[Begin Selected extract]

The Secretary of Labor shall, during the 2–year period beginning on September 2, 1974, conduct a full and complete study and investigation of the steps necessary to be taken to insure that professional, scientific, and technical personnel and others working in associated occupations employed under Federal procurement, construction, or research contracts or grants will, to the extent feasible, be protected against forfeitures of pension or retirement rights or benefits, otherwise provided, as a consequence of job transfers or loss of employment resulting from terminations or modifications of Federal contracts, grants, or procurement policies. The Secretary of Labor shall report the results of his study and investigation to the Congress within 2 years after September 2, 1974. The Secretary of Labor is authorized, to the extent provided by law, to obtain the services of private research institutions and such other persons by contract or other arrangement as he determines necessary in carrying out the provisions of this section.

(b) ConsultationIn the course of conducting the study and investigation described in subsection (a), and in developing the regulations referred to in subsection (c), the Secretary of Labor shall consult—
(1)
with appropriate professional societies, business organizations, and labor organizations, and
(2)
with the heads of interested Federal departments and agencies.
(c) Regulations

Within 1 year after the date on which he submits his report to the Congress under subsection (a), the Secretary of Labor shall, if he determines it to be feasible, develop regulations, which will provide the protection of pension and retirement rights and benefits referred to in subsection (a).

(d) Congressional review of regulations; resolution of disapproval
(1) Any regulations developed pursuant to subsection (c) shall take effect if, and only if—
(A)
the Secretary of Labor, not later than the day which is 3 years after September 2, 1974, delivers a copy of such regulations to the House of Representatives and a copy to the Senate, and
(B)
before the close of the 120–day period which begins on the day on which the copies of such regulations are delivered to the House of Representatives and to the Senate, neither the House of Representatives nor the Senate adopts, by an affirmative vote of a majority of those present and voting in that House, a resolution of disapproval.
(2)
For purposes of this subsection, the term “resolution of disapproval” means only a resolution of either House of Congress, the matter after the resolving clause of which is as follows: “That the __ does not favor the taking effect of the regulations transmitted to the Congress by the Secretary of Labor on __”, the first blank space therein being filled with the name of the resolving House and the second blank space therein being filled with the day and year.
(3)
A resolution of disapproval in the House of Representatives shall be referred to the Committee on Education and Labor. A resolution of disapproval in the Senate shall be referred to the Committee on Labor and Public Welfare.
(4)
(A)
If the committee to which a resolution of disapproval has been referred has not reported it at the end of 7 calendar days after its introduction, it is in order to move either to discharge the committee from further consideration of the resolution or to discharge the committee from further consideration of any other resolution of disapproval which has been referred to the committee.
(B)
A motion to discharge may be made only by an individual favoring the resolution, is highly privileged (except that it may not be made after the committee has reported a resolution of disapproval), and debate thereon shall be limited to not more than 1 hour, to be divided equally between those favoring and those opposing the resolution. An amendment to the motion is not in order, and it is not in order to move to reconsider the vote by which the motion is agreed to or disagreed to.
(C)

[End Selected extract]
[Begin Dataset section]

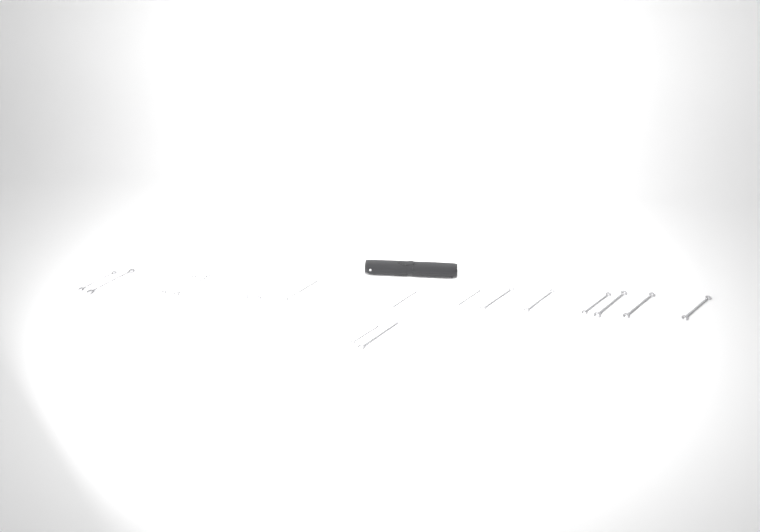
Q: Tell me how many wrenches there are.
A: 17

[End Dataset section]

* **To do**:
**a)** In the statute text on pension protection for federal contract personnel, to which committee is a resolution of disapproval in the Senate referred?
**b)** Extend the statute text on pension protection for federal contract personnel, picking up after its final line.

* **Results**:
**a)** The Committee on Labor and Public Welfare.

**b)**
If the motion to discharge is agreed to or disagreed to, the motion may not be renewed, nor may another motion to discharge the committee be made with respect to any other resolution of disapproval.
(5)
(A)
When the committee has reported, or has been discharged from further consideration of, a resolution of disapproval, it is at any time thereafter in order (even though a previous motion to the same effect has been disagreed to) to move to proceed to the consideration of the resolution. The motion is highly privileged and is not debatable. An amendment to the motion is not in order, and it is not in order to move to reconsider the vote by which the motion is agreed to or disagreed to.
(B)
Debate on the resolution of disapproval shall be limited to not more than 10 hours, which shall be divided equally between those favoring and those opposing the resolution. A motion further to limit debate is not debatable. An amendment to, or motion to recommit, the resolution is not in order, and it is not in order to move to reconsider the vote by which the resolution is agreed to or disagreed to.
(6)
(A)
Motions to postpone, made with respect to the discharge from committee or the consideration of a resolution of disapproval, and motions to proceed to the consideration of other business, shall be decided without debate.
(B)
Appeals from the decisions of the Chair relating to the application of the rules of the House of Representatives or the Senate, as the case may be, to the procedure relating to any resolution of disapproval shall be decided without debate.
(7)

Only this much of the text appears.